Task inputs:
-=-=-
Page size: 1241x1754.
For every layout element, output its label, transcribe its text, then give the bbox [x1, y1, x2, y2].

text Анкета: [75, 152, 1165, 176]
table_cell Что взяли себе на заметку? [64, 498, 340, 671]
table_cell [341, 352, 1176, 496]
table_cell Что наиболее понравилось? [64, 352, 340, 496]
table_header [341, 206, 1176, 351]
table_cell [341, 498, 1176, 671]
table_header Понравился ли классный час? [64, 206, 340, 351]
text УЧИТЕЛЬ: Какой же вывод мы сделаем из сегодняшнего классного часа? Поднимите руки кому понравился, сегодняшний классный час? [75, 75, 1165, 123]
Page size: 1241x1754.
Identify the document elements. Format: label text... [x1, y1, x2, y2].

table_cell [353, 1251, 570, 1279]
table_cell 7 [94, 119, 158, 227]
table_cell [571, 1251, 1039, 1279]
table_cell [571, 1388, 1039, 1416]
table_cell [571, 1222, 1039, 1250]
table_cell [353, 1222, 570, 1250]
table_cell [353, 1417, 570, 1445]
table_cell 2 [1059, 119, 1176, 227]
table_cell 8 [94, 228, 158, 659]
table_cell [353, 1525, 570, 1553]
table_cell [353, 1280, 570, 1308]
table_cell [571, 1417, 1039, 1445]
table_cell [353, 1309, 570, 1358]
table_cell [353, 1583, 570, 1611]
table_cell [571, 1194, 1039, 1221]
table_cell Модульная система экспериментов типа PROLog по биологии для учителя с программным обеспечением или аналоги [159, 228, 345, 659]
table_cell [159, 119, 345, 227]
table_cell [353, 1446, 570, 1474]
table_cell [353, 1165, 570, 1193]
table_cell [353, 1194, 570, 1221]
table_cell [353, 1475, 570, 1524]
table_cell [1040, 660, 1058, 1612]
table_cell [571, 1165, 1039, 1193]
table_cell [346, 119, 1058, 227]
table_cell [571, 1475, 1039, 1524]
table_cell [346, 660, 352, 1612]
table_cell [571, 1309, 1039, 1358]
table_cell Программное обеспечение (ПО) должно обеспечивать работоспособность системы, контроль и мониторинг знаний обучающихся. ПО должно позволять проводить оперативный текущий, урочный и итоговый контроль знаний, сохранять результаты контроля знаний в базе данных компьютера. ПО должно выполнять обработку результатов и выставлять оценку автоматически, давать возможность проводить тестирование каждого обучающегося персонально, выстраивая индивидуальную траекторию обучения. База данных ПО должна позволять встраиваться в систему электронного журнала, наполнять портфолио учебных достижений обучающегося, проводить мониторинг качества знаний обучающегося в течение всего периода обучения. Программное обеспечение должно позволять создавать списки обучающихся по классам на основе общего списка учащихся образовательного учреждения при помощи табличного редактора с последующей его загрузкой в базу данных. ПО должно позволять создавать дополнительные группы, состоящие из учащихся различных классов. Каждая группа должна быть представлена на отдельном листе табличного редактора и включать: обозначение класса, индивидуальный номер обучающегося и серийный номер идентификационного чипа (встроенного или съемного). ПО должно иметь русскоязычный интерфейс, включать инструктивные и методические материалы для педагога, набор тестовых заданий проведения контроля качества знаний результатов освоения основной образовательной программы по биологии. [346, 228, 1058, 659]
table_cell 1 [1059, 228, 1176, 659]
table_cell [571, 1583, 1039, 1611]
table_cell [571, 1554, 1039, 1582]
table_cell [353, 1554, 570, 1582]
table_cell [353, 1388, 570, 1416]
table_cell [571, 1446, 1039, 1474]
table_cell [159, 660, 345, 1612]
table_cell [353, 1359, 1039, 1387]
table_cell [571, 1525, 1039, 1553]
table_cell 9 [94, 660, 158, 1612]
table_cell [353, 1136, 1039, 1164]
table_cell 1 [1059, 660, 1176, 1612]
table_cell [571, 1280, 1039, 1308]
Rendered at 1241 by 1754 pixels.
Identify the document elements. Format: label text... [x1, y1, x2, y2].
-=-=-
Work request: Nothing but the lines from the one containing "table_cell [353, 1359, 1039, 1387]" through the last line of the material should be returned, each exactly as written, both ends included.

Your solution:
table_cell [353, 1359, 1039, 1387]
table_cell [571, 1525, 1039, 1553]
table_cell 9 [94, 660, 158, 1612]
table_cell [353, 1136, 1039, 1164]
table_cell 1 [1059, 660, 1176, 1612]
table_cell [571, 1280, 1039, 1308]
Rendered at 1241 by 1754 pixels.
Identify the document elements. Format: label text... [x1, y1, x2, y2].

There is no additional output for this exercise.